---------- Extract provided ----------

This article was sourced from Lexology. Article by Corrs Chambers Westgarth.

This week’s TGIF considers Fordyce v Ryan & Anor; Fordyce v Quinn & Anor [2016] QSC 307, where the Court considered whether a beneficiary’s interest in a discretionary trust amounted to ‘property’ for the purposes of the Bankruptcy Act 1966 (Cth).

BACKGROUND

The case centred around the Fairdinks Discretionary Trust – which held two thirds of the units of the 99 George Street Unit Trust and all the units of the Shore Street Unit Trust. The Bankrupt was the sole director and shareholder of the trustee company of the Fairdinks Discretionary trust and the trustee companies of the unit trusts.

Prior to his bankruptcy, the Bankrupt had caused the trustee company of the Fairdinks Discretionary Trust to distribute the income of the trust to him alone in his capacity as a beneficiary of the trust.

The trustee in bankruptcy (the Applicant) sought to recover the Bankrupt’s interest in the trusts by applying to the Court to appoint receivers to have the trusts wound up.

THE APPLICANT’S SUBMISSIONS

The Applicant submitted that the Bankrupt’s interest as a beneficiary of the Fairdinks Discretionary Trust amounted to “property” vested in the Applicant for the purposes of the Bankruptcy Act 1966 (Cth) (Bankruptcy Act).

The Applicant relied on the decision of the Federal Court in Australian Securities and Investments Commission v Carey (No 6) (2006) 153 FCR 509 (Richstar) to argue that the Bankrupt’s interest amounted to property because he essentially controlled the trustee of the Fairdinks Discretionary Trust.

---------- Material ----------

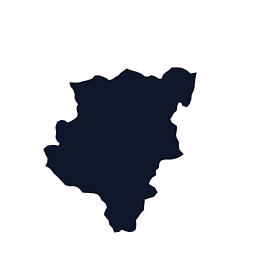 the district of Cristiano Otoni, Minas Gerais, Brazil, rotated 312°
{"feature_id": "56859067B84978777244329", "entity_name": "Cristiano Otoni", "entity_type": "district", "adm_level": 2, "iso_a3": "BRA", "parent_name": "Brazil", "parent_adm1": "Minas Gerais", "projection": "robinson", "projection_center": [-43.825, -20.834], "detail": "fine", "context": "isolated", "style": "filled", "palette": "ink", "viewbox_px": 256, "rotation_deg": 312, "n_neighbors": 0, "source": "geoboundaries", "source_scale": "gbopen_adm2", "svg_char_len": 1810}
<svg xmlns="http://www.w3.org/2000/svg" viewBox="0 0 256 256"><g transform="rotate(312 128 128)"><path d="M213.9,141.7L209.7,138.6L209.4,132.8L208.1,128.2L205.2,124.2L201.7,120.7L197.9,120.4L195.0,119.6L191.0,119.2L186.8,121.0L184.4,117.8L183.9,114.3L182.4,110.6L179.1,109.2L176.8,106.0L176.4,101.2L174.9,97.2L172.4,92.2L170.8,87.9L166.7,87.0L163.7,86.4L160.3,86.4L157.6,85.3L153.7,84.5L150.3,82.5L149.6,77.9L147.5,72.4L144.6,68.9L140.6,69.2L136.4,66.8L132.3,64.1L127.7,61.0L124.8,57.7L122.8,55.1L121.0,58.0L120.4,62.3L118.1,66.3L115.2,68.6L113.4,72.0L113.1,75.6L110.2,76.2L107.5,78.2L105.5,81.7L102.3,83.5L98.6,82.9L94.7,81.8L90.8,79.9L90.6,76.2L88.7,73.5L85.0,72.0L80.5,74.1L76.9,78.4L73.2,80.8L71.4,84.4L71.9,87.7L68.4,89.4L65.8,85.5L63.4,82.7L60.2,80.5L56.0,80.1L53.7,84.9L52.4,88.8L49.0,91.5L45.3,92.5L46.4,96.1L46.1,99.8L45.3,103.2L45.3,108.8L44.8,114.6L44.3,119.4L46.1,123.0L48.5,125.2L50.7,129.1L51.1,132.9L50.4,137.3L53.5,141.2L56.7,145.1L59.0,149.2L58.9,152.8L57.4,156.9L57.6,162.2L55.6,166.1L51.6,167.0L48.2,168.5L47.5,171.8L46.9,175.9L44.4,179.1L44.1,183.4L42.1,187.5L45.3,190.3L48.7,190.5L50.1,194.2L51.9,197.9L54.5,200.2L57.4,200.9L60.8,198.7L64.7,194.8L69.5,194.4L73.4,193.8L77.6,194.0L80.5,191.4L83.2,189.7L85.9,187.3L89.9,189.7L94.5,192.5L99.5,192.3L101.0,187.9L100.1,183.7L99.5,180.4L103.3,178.9L107.8,178.5L111.5,179.7L114.6,176.3L118.8,176.8L122.0,174.4L125.8,173.5L129.7,175.9L133.8,180.5L137.3,183.0L140.3,184.7L145.1,186.0L145.6,180.2L148.0,177.6L151.1,174.6L152.4,170.7L154.5,167.7L158.5,165.3L161.5,162.7L160.6,157.1L162.2,152.9L165.8,152.3L169.6,151.3L173.4,151.8L176.8,149.4L180.5,147.6L183.4,150.0L181.8,153.7L183.4,157.1L186.8,157.1L191.8,154.9L195.1,152.3L199.0,151.3L202.4,149.6L205.7,147.0L209.2,144.6L213.9,141.7Z" fill="#0f172a" stroke="#020617" stroke-width="1.5"/></g></svg>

----------

*The tasks*.
[1] List every trust the case note names.
[2] Transcribe the passage of the case note starting at the words "Prior to his" and ending after the words "of the trust.".

*The responses*.
[1]
Fairdinks Discretionary Trust
99 George Street Unit Trust
Shore Street Unit Trust

[2]
Prior to his bankruptcy, the Bankrupt had caused the trustee company of the Fairdinks Discretionary Trust to distribute the income of the trust to him alone in his capacity as a beneficiary of the trust.